Répondez brièvement aux questions suivantes sur l'extrait consacré au toucher de Thomas.
1. Selon l'extrait, qui penche pour un toucher réel ?
2. Pour l'Aquinate, de quoi le toucher est-il le sens ?
3. Que fait Thomas après avoir réveillé son intelligence en touchant les stigmates du Christ ?

EXTRAIT DU DOCUMENT =
▽
Pourquoi n’est-il pas fait mention du toucher dans la réplique de Jésus mais seulement de la vision ? Comme quand on utilise le terme ‘voir’ pour désigner tous les sens (‘Vois’ comme c’est chaud, comme cela retentit…) ? Voyant les blessures et les cicatrices, Thomas fut-il confondu et crut-il avant de mettre le doigt ? S. Grégoire le Grand penche pour un toucher réel. Dans l’esprit de l’Aquinate, le toucher est le sens de la vie, le plus nécessaire pour sa conservation : « le seul sens dont la privation entraîne chez les animaux la cessation de la vie ». « En ce qui concerne le toucher, [l’homme] possède une finesse très supérieure à celle des autres animaux, ce qui justifie qu’il soit le plus prudent d’entre eux ». Thomas, en touchant les stigmates du Christ, réveille son intelligence puis, porté par le regard et l’amour du Christ, pose un acte de foi.
△
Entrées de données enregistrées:
▽
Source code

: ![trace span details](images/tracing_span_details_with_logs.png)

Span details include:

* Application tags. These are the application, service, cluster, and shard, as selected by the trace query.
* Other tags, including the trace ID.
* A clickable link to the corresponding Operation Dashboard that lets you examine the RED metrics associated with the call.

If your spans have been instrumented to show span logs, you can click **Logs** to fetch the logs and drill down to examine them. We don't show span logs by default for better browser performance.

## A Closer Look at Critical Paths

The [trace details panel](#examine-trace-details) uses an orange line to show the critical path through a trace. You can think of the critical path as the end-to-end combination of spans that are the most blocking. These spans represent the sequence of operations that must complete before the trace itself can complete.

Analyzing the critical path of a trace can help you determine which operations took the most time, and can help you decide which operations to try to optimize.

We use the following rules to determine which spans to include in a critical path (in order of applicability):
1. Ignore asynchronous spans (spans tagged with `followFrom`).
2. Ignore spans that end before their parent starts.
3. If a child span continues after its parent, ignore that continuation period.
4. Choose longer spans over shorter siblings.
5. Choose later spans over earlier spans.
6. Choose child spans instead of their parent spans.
△
CORRIGÉ =
1. S. Grégoire le Grand.
2. Le toucher est le sens de la vie.
3. Porté par le regard et l'amour du Christ, il pose un acte de foi.